» **EXERCISE**
Which lines of the records contain "Оставить"? Collect every one of them.
───── PROVIDED DATA ─────
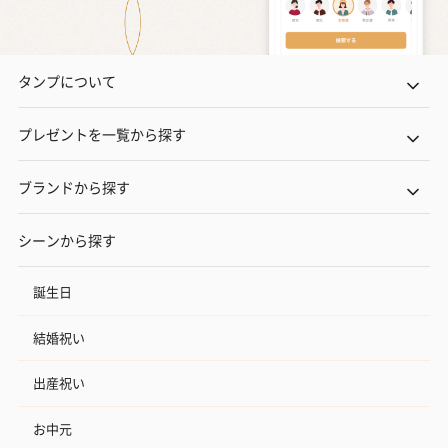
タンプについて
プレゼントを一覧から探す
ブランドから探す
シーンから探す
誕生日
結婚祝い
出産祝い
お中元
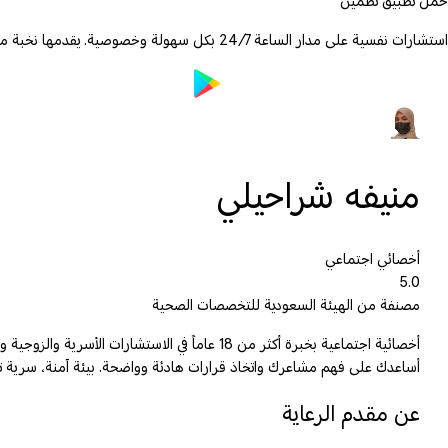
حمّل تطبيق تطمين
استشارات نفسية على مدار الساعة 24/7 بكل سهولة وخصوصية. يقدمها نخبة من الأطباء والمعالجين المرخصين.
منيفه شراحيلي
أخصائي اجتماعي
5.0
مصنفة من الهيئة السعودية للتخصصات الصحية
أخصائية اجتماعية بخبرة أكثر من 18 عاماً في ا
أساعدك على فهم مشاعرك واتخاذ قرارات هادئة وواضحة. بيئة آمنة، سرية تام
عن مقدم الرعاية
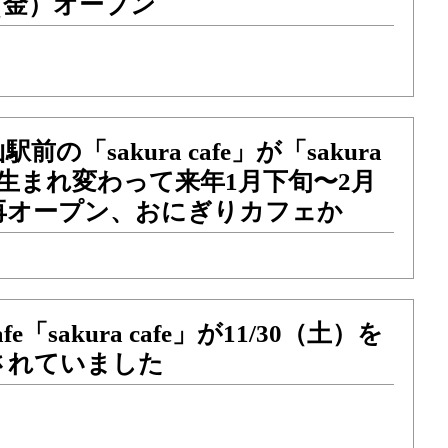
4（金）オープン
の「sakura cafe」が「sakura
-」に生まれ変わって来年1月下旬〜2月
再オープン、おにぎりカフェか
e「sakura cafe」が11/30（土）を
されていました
─────
───── PROVIDED DATA ─────
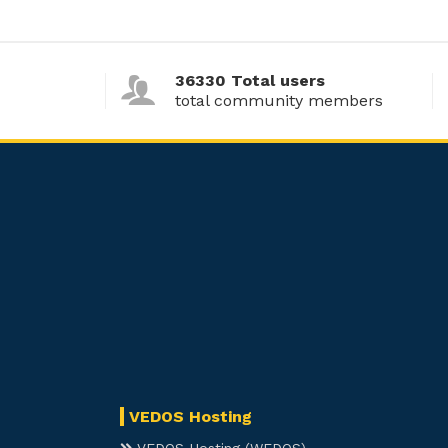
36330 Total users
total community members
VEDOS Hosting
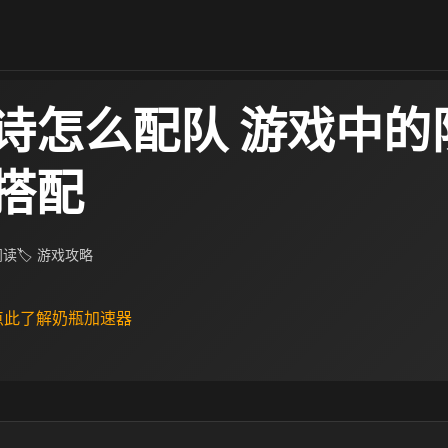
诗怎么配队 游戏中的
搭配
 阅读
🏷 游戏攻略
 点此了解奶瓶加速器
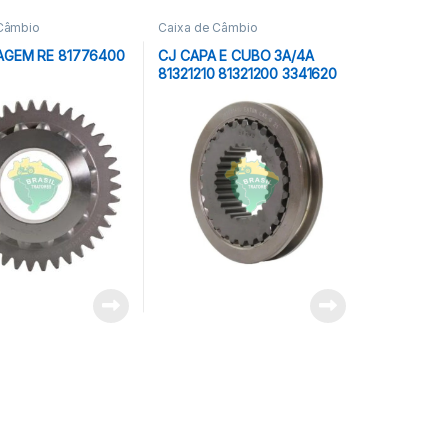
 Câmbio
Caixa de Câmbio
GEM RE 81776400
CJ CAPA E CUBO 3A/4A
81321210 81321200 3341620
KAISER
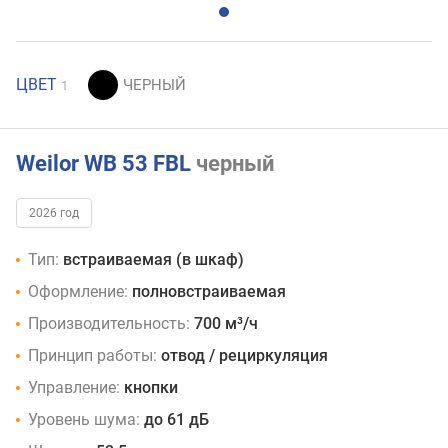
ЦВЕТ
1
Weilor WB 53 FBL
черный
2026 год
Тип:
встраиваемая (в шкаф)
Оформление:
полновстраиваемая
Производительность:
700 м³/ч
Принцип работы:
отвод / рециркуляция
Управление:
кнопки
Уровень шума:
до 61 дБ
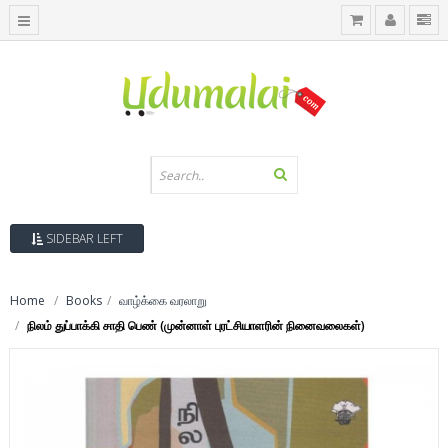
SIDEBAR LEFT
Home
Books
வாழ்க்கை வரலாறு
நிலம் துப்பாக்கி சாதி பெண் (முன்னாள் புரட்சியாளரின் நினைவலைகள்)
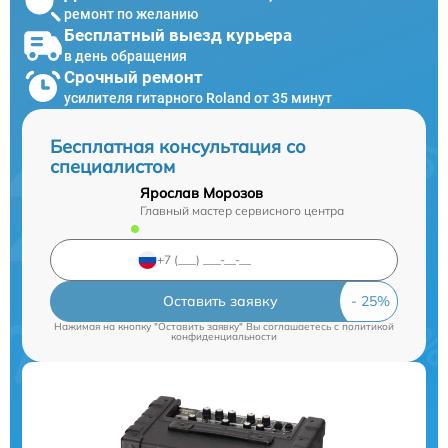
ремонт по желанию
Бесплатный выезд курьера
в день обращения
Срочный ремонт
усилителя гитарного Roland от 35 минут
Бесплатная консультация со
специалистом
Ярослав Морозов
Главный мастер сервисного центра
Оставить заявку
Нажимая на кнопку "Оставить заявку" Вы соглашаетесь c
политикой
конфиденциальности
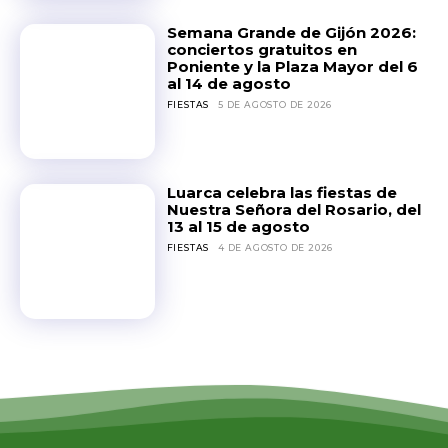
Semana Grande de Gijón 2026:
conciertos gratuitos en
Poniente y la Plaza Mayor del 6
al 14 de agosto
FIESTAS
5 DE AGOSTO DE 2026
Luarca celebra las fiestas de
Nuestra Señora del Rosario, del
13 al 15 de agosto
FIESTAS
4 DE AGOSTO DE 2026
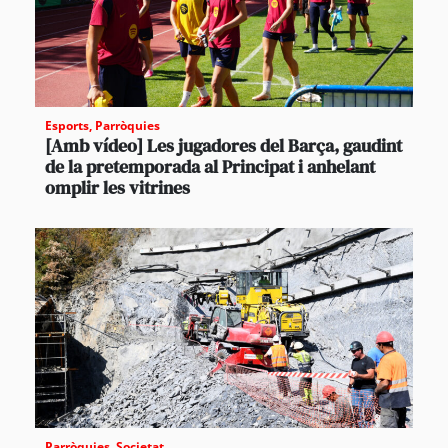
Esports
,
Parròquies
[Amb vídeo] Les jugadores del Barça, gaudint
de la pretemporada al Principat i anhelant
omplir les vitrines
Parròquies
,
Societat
─────
» **EXERCISE SOLUTION**
Оставить заявку
Нажимая на кнопку "Оставить заявку" Вы соглашаетесь c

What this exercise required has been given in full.